#### Blok Bacaan

Saat
penjarahan kapal-kapal perang di Laut Jawa diketahui oleh aparat negara. Lantas
apa yang mereka lakukan?
tirto.id: Ada dua alasan PT Jatim Perkasa hengkang dari Pelabuhan Brondong pada Agustus
2017. Pertama, bangkai kapal yang diincar di Laut Jawa sudah habis. “Mereka
lalu pergi,” kata Haji Abdul Ghoni, pengusaha lokal yang bekerja membantu
perusahaan tersebut di area pengepulan besi.
Kedua, sewa
lahan untuk lokasi pengepulan sudah jatuh tempo. Selama 3 tahun, proses
pencacahan bangkai kapal dikerjakan di atas tanah negara. PT Jatim Perkasa
menyewa lahan seluas 1,8 hektare itu dari Pemerintah Provinsi Jawa Timur.
Lahan itu
disewa dengan biaya Rp200 juta untuk dua tahun. Informasi tersebut dibenarkan
Nyono, Kepala Bidang Perhubungan Laut dari Dinas Perhubungan Jawa Timur, saat
reporter Tirto menemuinya pada 16 November 2017 di Surabaya.
Wahid
Wahyudi, Kepala Dinas Perhubungan Jatim, mengatakan alasan PT Jatim Perkasa
memilih Brondong karena dekat Surabaya dan di tepi jalan nasional. Saat Tirto
menyodorkan temuan dari lapangan yang mengarah pada dugaan penjarahan kapal
bersejarah, Dishub Jatim meminta pihaknya jangan dibawa-bawa.
“Kami hanya
sewakan lahan. Soal proses di pelabuhan itu tanggung jawab syahbandar.
Teknisnya kami enggak tahu,” kata Wahid.

########
#### Informasi Hasil Ekstraksi

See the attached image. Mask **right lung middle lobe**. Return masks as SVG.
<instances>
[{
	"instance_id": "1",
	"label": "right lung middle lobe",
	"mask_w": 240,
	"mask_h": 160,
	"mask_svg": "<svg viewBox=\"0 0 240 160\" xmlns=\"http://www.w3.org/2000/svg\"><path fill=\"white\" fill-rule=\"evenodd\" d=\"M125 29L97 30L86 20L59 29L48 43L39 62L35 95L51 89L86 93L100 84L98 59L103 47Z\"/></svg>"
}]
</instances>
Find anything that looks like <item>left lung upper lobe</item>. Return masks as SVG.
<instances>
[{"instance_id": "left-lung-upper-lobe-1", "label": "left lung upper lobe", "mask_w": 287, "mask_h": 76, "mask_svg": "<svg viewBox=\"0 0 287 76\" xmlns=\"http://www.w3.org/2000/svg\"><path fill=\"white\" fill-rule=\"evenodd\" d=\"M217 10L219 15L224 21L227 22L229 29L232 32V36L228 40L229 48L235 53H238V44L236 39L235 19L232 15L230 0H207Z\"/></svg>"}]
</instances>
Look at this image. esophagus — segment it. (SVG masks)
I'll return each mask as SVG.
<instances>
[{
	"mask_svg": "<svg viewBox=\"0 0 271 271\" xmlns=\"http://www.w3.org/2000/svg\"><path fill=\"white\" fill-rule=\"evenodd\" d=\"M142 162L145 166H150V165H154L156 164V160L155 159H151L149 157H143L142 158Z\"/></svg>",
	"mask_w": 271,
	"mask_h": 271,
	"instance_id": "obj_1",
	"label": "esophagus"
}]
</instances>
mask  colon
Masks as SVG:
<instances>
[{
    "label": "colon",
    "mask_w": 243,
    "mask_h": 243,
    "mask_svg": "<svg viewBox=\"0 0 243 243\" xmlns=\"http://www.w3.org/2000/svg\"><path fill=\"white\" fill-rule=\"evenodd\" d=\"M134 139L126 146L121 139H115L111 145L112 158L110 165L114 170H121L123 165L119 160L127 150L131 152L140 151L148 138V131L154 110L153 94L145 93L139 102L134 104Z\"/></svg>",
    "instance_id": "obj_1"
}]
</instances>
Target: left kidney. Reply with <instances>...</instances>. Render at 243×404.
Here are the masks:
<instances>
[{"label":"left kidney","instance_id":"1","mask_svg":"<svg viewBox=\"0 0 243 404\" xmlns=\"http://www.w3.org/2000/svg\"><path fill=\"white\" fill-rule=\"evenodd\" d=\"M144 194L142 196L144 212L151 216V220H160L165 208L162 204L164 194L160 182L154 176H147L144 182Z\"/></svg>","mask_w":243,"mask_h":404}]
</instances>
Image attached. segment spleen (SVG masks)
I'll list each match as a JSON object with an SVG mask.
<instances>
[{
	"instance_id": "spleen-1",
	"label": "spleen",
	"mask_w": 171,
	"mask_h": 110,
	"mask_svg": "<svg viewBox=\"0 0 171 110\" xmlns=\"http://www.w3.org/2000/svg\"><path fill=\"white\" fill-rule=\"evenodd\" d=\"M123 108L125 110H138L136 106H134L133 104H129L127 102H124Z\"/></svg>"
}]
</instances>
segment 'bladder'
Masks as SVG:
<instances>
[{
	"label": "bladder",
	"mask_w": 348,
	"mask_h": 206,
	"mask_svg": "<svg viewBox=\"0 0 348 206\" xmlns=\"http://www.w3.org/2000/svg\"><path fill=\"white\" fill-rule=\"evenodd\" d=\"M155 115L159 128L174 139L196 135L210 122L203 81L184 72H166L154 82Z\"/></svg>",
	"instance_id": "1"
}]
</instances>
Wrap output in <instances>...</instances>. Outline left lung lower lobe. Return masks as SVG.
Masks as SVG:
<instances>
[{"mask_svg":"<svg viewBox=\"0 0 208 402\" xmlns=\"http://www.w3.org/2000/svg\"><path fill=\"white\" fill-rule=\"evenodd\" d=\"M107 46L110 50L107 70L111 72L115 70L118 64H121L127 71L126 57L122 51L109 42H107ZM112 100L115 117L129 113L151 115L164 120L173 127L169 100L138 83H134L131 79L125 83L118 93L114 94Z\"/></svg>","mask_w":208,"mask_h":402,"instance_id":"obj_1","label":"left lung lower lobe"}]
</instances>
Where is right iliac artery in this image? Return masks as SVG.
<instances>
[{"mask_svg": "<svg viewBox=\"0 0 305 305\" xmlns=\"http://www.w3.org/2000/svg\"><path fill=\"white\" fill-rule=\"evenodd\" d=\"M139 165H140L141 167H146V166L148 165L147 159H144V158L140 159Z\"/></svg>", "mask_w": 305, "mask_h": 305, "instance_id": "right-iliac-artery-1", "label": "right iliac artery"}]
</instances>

########
#### Informasi Hasil Ekstraksi

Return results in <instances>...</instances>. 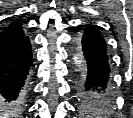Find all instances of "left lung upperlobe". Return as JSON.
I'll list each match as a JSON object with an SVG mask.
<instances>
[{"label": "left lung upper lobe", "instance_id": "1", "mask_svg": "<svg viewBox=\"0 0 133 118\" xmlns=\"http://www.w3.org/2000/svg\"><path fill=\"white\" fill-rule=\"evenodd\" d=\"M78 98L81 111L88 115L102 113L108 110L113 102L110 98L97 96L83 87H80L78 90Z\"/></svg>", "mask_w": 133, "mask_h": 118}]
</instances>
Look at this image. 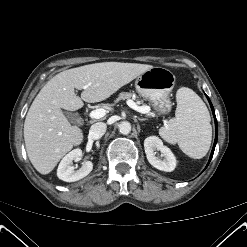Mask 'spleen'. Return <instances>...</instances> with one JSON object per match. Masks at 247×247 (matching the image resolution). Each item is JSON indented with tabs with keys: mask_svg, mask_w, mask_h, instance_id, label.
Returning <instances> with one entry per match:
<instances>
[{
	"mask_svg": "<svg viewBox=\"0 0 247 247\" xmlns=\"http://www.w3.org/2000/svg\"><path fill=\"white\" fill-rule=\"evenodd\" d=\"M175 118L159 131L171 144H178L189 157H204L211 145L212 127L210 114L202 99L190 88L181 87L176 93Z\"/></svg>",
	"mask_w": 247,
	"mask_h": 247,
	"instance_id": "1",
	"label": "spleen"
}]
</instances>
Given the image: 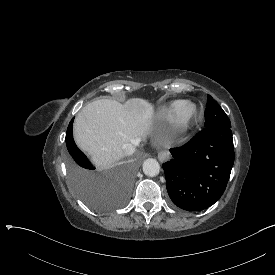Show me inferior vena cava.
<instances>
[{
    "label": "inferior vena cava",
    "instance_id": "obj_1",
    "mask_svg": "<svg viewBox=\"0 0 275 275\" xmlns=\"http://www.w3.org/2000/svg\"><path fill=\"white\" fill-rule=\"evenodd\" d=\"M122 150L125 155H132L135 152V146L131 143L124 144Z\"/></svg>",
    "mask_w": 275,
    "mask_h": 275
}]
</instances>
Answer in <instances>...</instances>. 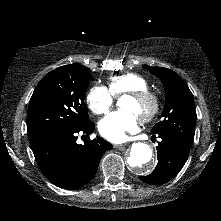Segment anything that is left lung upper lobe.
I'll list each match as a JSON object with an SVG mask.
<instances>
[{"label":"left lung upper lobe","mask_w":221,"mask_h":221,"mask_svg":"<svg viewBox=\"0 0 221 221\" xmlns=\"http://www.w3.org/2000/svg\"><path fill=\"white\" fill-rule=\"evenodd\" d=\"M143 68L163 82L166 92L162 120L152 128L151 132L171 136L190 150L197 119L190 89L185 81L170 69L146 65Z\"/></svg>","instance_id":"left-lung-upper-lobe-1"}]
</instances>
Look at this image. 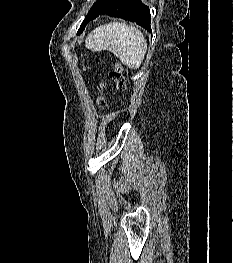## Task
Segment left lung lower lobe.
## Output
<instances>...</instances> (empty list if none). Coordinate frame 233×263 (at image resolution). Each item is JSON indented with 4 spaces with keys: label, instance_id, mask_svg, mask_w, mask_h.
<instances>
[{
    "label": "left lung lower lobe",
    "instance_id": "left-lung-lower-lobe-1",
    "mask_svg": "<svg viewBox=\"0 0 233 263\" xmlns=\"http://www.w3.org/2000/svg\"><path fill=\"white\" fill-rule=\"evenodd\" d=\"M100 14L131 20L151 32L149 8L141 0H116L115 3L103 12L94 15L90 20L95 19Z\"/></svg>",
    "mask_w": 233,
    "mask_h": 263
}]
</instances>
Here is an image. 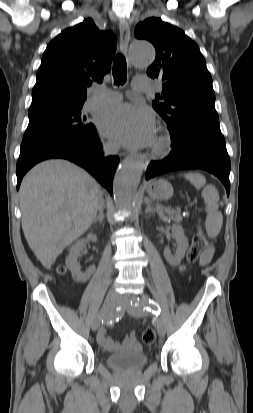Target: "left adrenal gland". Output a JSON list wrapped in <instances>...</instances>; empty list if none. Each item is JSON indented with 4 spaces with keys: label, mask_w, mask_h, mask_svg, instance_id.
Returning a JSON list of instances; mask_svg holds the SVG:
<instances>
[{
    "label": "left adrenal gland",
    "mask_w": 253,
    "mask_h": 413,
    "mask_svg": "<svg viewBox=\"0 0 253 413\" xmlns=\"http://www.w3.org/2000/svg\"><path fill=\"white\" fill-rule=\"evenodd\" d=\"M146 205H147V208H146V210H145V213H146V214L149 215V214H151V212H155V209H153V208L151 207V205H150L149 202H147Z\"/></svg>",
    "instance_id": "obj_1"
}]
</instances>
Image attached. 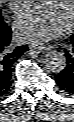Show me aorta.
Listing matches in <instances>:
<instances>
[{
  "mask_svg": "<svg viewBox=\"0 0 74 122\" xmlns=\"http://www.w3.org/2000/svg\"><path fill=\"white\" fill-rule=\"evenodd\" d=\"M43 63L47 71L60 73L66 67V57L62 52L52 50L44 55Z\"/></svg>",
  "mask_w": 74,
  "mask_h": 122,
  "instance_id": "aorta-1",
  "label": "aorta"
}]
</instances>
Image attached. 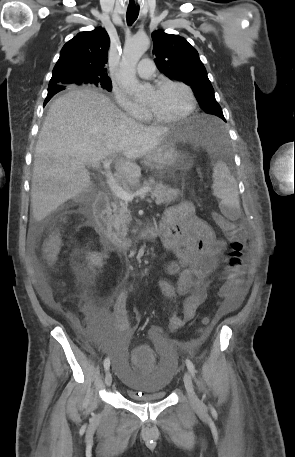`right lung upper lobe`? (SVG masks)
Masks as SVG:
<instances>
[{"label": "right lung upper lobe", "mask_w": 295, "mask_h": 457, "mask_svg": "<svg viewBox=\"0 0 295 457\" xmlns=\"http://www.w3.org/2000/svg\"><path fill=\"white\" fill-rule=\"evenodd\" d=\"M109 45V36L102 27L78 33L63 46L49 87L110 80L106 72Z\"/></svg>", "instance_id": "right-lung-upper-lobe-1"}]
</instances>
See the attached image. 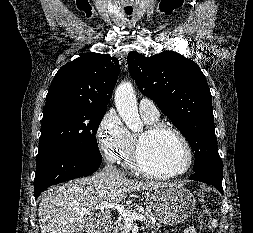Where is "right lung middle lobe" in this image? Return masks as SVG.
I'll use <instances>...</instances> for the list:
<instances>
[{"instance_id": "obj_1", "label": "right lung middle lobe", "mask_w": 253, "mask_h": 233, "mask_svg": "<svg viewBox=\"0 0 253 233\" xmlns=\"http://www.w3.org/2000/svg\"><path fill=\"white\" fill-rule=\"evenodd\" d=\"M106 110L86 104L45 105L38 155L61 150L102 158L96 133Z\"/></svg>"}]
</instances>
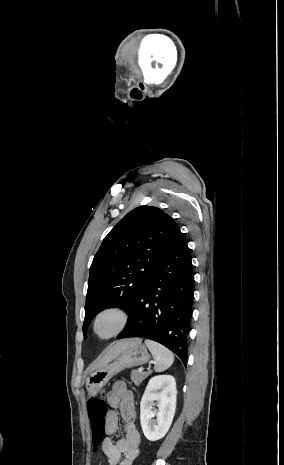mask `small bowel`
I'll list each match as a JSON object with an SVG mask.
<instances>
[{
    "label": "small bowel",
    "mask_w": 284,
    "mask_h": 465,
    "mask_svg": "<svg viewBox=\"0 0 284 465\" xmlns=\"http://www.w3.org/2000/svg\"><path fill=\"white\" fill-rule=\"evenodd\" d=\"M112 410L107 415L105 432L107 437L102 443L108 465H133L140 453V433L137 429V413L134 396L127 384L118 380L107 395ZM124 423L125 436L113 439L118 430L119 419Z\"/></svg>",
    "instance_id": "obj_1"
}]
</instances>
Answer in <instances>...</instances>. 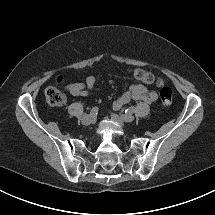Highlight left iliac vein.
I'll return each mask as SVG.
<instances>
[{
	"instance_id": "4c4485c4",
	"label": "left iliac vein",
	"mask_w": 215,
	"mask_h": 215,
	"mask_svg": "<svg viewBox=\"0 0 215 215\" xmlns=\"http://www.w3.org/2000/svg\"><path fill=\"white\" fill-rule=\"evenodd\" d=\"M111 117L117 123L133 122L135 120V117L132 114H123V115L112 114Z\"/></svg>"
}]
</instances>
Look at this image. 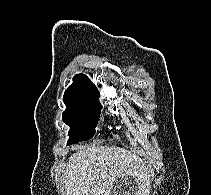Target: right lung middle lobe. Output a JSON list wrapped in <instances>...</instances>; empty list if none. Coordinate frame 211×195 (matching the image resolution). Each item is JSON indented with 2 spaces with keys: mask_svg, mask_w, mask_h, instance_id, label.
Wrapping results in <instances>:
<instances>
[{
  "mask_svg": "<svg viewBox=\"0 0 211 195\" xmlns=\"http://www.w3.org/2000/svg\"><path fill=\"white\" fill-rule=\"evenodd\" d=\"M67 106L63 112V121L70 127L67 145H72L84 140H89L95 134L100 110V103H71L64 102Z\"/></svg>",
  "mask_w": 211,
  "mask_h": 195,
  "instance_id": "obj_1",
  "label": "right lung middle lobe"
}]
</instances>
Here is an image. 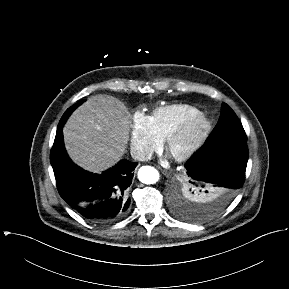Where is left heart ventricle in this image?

########

> Tantangan Latihan:
[a] Menurut bacaan tentang penjarahan kapal perang di Laut Jawa, berapa biaya sewa lahan pengepulan yang dibayar PT Jatim Perkasa?
[b] Teruskan bacaan tentang penjarahan kapal perang di Laut Jawa, dimulai sesudah kalimat terakhirnya.

> Kunci Jawaban:
[a] Rp200 juta untuk dua tahun.

[b]
Namun ada
hal janggal: kantor UPT Pelabuhan Lamongan Dishub Jatim berada di area
pelabuhan dan berjarak hanya 380 meter dari lokasi pengepulan besi. Mustahil
jika laporan temuan bom dan aktivitas pengambilan kapal perang di sana tak
dilihat atau tak didengar pejabat di Surabaya.
Sebagai
pemilik lahan, seyogyanya mereka curiga soal temuan bom, kecelakaan pekerja,
hingga kedapatan tenaga asing ilegal. Sayangnya, pengawasan ini nyaris
diabaikan Dishub.
“Kami enggak
pernah cek. Karena mereka punya izin dari Kementerian Perhubungan,” kata Nyono.
“PT Jatim Perkasa hanya ambil kapal lama yang tenggelam di alur. Itu pembersihan
alur dan resmi. Saya dilihatkan suratnya, kok.”
Nyono
mengklaim bahwa surat itu cuma diperlihatkan kepada dia, tetapi ia tak diberi
salinannya.
Pernyataan
Nyono bertolak belakang dengan atasannya. Wahid berkata satu waktu pernah
datang ke lokasi pengepulan besi yang disewa PT Jatim Perkasa.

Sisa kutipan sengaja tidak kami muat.